We’ll study considered one of our favourite portfolios, the worldwide market portfolio (GAA). This portfolio tries to copy a broad allocation the place you personal each public asset in all the world. This complete is over $200 trillion final we checked.
In the present day, in case you around the portfolio allocation, it’s roughly half bonds and half shares, and roughly have US and half international. There’s a bit little bit of actual property and commodities thrown in too, however a lot of actual property is privately held, as is farmland. (We study varied asset allocation fashions in my free ebook International Asset Allocation.)

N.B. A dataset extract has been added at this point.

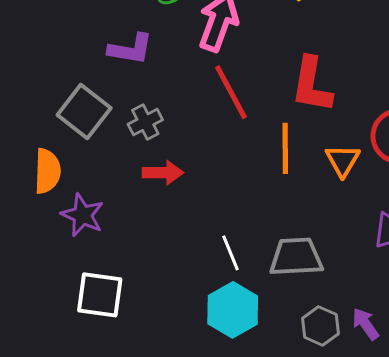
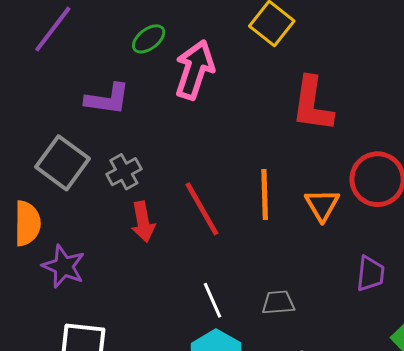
red L-shape: (312, 85) -> (312, 104), moved
red line: (231, 92) -> (202, 209), moved
red arrow: (163, 173) -> (143, 222), turned 81
gray trapezoid: (296, 257) -> (278, 303), size x0.6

This portfolio could possibly be referred to as the true market portfolio or possibly “Asset Allocation for Dummies” because you don’t truly “do something”; you simply purchase the market portfolio and go about your enterprise. Shockingly, this asset allocation has traditionally been a implausible portfolio. Within the latest article, “Ought to CalPERS Hearth Everybody and Simply Purchase Some ETFs?”, Meb even demonstrated that each the biggest pension fund and the biggest hedge fund within the US have a tough time beating this fundamental “do nothing” portfolio.
Now, what in case you determined to remove US shares from that portfolio and change them with international shares? Certainly this insane determination would destroy the efficiency of the portfolio?!

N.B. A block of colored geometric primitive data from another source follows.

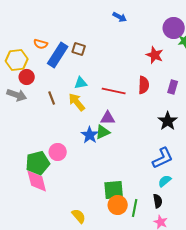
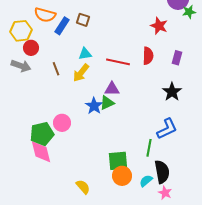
orange semicircle: (41, 44) -> (45, 15), size x1.5
blue rectangle: (58, 55) -> (62, 26), size x0.7
yellow arrow: (77, 102) -> (81, 73), turned -102
cyan semicircle: (165, 181) -> (146, 181), moved
black semicircle: (158, 201) -> (162, 172), size x1.6
green line: (135, 208) -> (149, 148), moved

Right here is the GAA portfolio and GAA portfolio ex US shares with threat and return statistics again to 1972.
Determine 2 – Asset Allocation Portfolio Returns, With and With out US Shares, 1972-2022

Supply: GFD
Nearly no distinction?! These outcomes can’t be true!
You lose out on lower than half of 1 p.c in annual compound returns. Not optimum, however nonetheless completely positive. Anytime you scale back the universe of funding decisions, the danger and return figures usually lower as a consequence of diminishing breadth.
When we now have introduced these findings to buyers, the usual response is disbelief, adopted by an assumption that we should have made a math error someplace.
However there’s no error. You possibly can barely inform the distinction whenever you eyeball the fairness curves of the 2 sequence.
Determine 3 – Asset Allocation Portfolio Returns, With and With out US Shares, 1972-2022

Supply: GFD
Should you zoom out and run the simulation over the previous 100 years, the outcomes are constant – a couple of 0.50% distinction.
You doubtless don’t imagine us, so let’s run one other take a look at.
Do you bear in mind the outdated Coke vs. Pepsi style exams?
Let’s run the funding equal to see simply how biased you’re. Under are two portfolios. Which might you like?
Determine 4 – Asset Allocation Portfolio Style Take a look at, 1972-2022

Supply: GFD
It’s fairly laborious to inform the distinction, proper?
This will shock you, however column A is US shares. Column B is a portfolio made up of international shares, bonds, REITs, and gold, with a bit leverage thrown in. (Our mates at Leuthold name the idea the Donut Portfolio.)
Each portfolios have close to similar threat and return metrics.
The stunning conclusion – you may replicate the historic return stream of US shares with out proudly owning any US shares.
There’s no motive to cease right here…
It is vitally easy to assemble a historic backtest with a lot superior threat and return metrics than what you’d get investing in US shares alone. Transferring from market cap weighted US shares to one thing like a shareholder yield strategy traditionally has added just a few share factors of returns in simulations. Additions akin to a pattern following strategy will be vastly additive over time within the areas of diversification and threat discount. We imagine that buyers can obtain greater returns with decrease volatility and drawdown with these additions. For extra particulars, we’d direct you to our outdated Trinity Portfolio white paper…)
Regardless of not essentially needing US shares, for many of us, they’re the start line. They’re good to have however you don’t HAVE to personal them, and definitely not with everything of your portfolio.
Because the US inventory market is displaying some cracks whereas buying and selling close to report valuation territory, possibly it’s time to rethink the close to universally held sacred perception…
“You need to be all in on US shares.”